Per riuscire un buon film non ci sono migliaia di possibilità. Ma, praticamente due: dire benissimo delle cose che diventano importanti, o descrivere almeno decentemente delle cose importantissime.DENTRO LA NOTIZIA, che magari arrischia il solito Oscar, non si riesce nemmeno con sforzo a cacciare in una delle due categorie
Viene a raccontarci, figuriamoci che novità, che in televisione conta più la faccia, e la maniera di porgerla, che il cervello: William Hurt è bello e biondo, e un po' ciolla. Con lui che lo presenta, il TG sfonda gl'indici d'ascolto. Mentre quando ci si mette Albert Brook, impacciato, moro (notare la connotazione razziale) e colto è un vero disastro.

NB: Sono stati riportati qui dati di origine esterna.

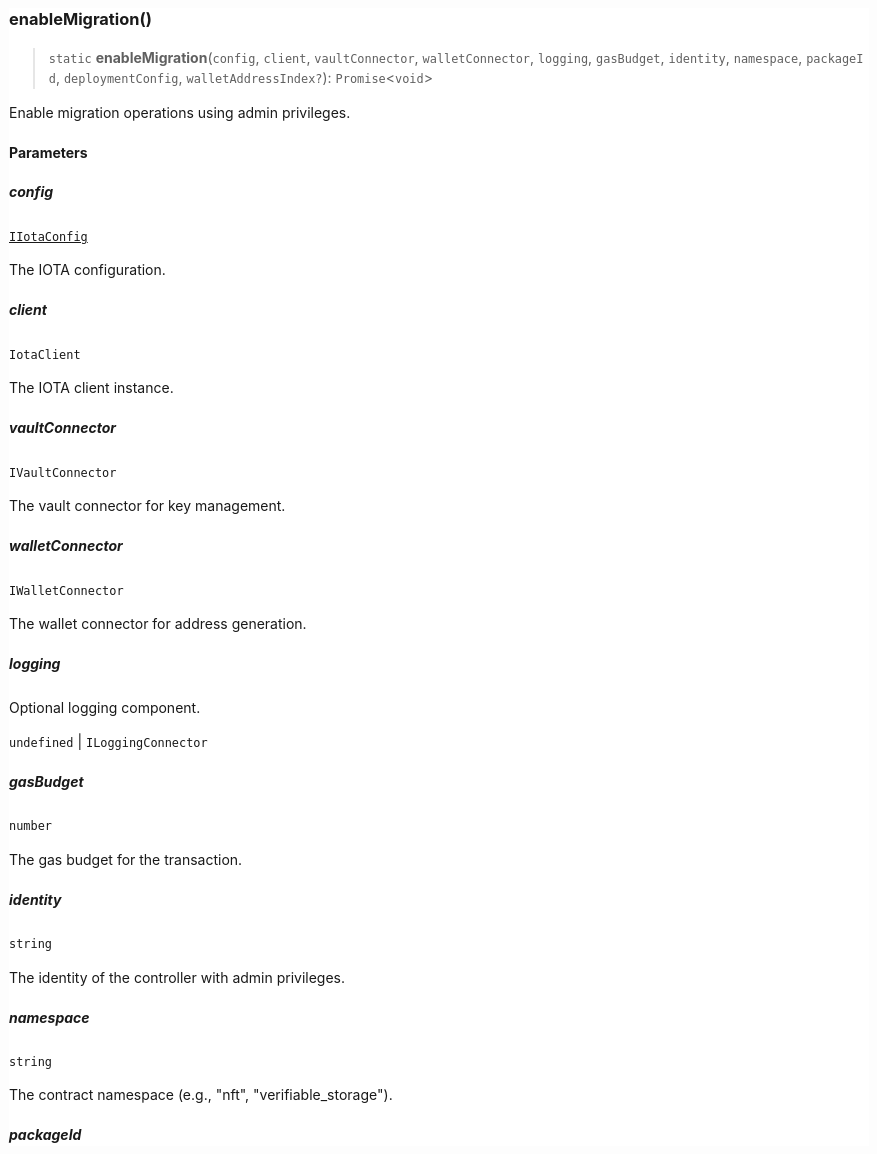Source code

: ### enableMigration()

> `static` **enableMigration**(`config`, `client`, `vaultConnector`, `walletConnector`, `logging`, `gasBudget`, `identity`, `namespace`, `packageId`, `deploymentConfig`, `walletAddressIndex?`): `Promise`\<`void`\>

Enable migration operations using admin privileges.

#### Parameters

##### config

[`IIotaConfig`](../interfaces/IIotaConfig.md)

The IOTA configuration.

##### client

`IotaClient`

The IOTA client instance.

##### vaultConnector

`IVaultConnector`

The vault connector for key management.

##### walletConnector

`IWalletConnector`

The wallet connector for address generation.

##### logging

Optional logging component.

`undefined` | `ILoggingConnector`

##### gasBudget

`number`

The gas budget for the transaction.

##### identity

`string`

The identity of the controller with admin privileges.

##### namespace

`string`

The contract namespace (e.g., "nft", "verifiable_storage").

##### packageId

E ce lo racconta (dopo Welles, Kazan, Lumet e compagni) con assoluta insipienza: per un istante la sceneggiatura lascia sperare che l'altalena di fiaschi e successi del triangolo protagonista ci proponga un curioso rimpallo fra il pubblico ed il privato dei personaggi. Come dire, se ti va bene sul teleschermo vai poi in bianco dopocena. E viceversa.
Come pensata era sempre meglio di niente. Ma invano: che l'insopportabile petulanza di Holly Hunter ricaccia tutti, sullo schermo ed in platea, nella disperazione più totale.